(Source data)
========

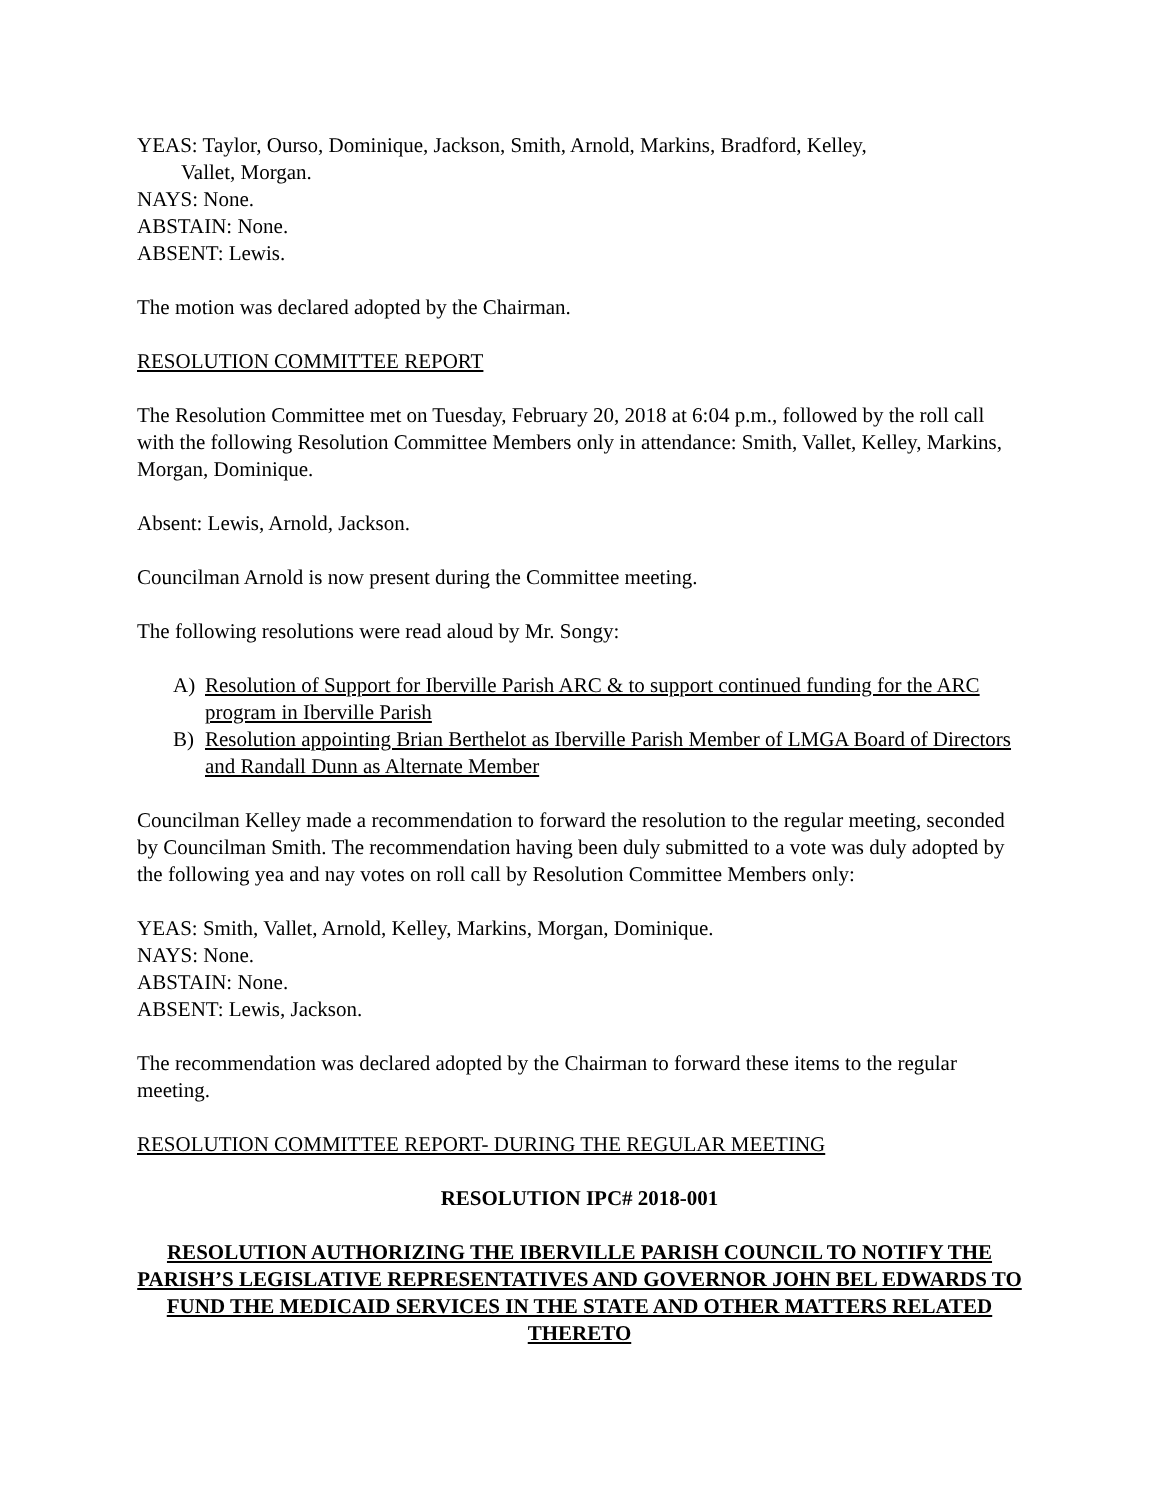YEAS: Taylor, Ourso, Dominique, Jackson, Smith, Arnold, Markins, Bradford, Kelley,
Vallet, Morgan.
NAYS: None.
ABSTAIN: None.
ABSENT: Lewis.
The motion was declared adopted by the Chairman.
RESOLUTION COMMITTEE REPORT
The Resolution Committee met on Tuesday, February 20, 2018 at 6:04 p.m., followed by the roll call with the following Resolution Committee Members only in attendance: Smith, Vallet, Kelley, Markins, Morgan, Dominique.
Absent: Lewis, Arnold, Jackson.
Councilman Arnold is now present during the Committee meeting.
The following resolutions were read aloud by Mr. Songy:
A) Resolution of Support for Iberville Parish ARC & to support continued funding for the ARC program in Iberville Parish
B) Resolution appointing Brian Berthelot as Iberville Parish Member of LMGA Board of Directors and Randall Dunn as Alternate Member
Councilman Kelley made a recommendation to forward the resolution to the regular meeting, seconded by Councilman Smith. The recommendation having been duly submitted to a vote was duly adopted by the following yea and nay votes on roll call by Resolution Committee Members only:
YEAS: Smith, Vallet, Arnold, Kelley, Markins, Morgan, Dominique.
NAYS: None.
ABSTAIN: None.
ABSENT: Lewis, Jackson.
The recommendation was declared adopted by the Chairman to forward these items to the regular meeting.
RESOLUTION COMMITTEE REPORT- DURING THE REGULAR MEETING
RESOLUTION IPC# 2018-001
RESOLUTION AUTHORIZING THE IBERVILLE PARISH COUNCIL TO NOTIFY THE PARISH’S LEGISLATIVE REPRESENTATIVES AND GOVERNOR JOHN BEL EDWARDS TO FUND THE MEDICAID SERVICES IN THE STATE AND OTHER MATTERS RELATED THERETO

========

● **Exercise directions**
A bare number is the expected answer: the tally of lines in the records above holding "forward".

● **Response to the exercise**
2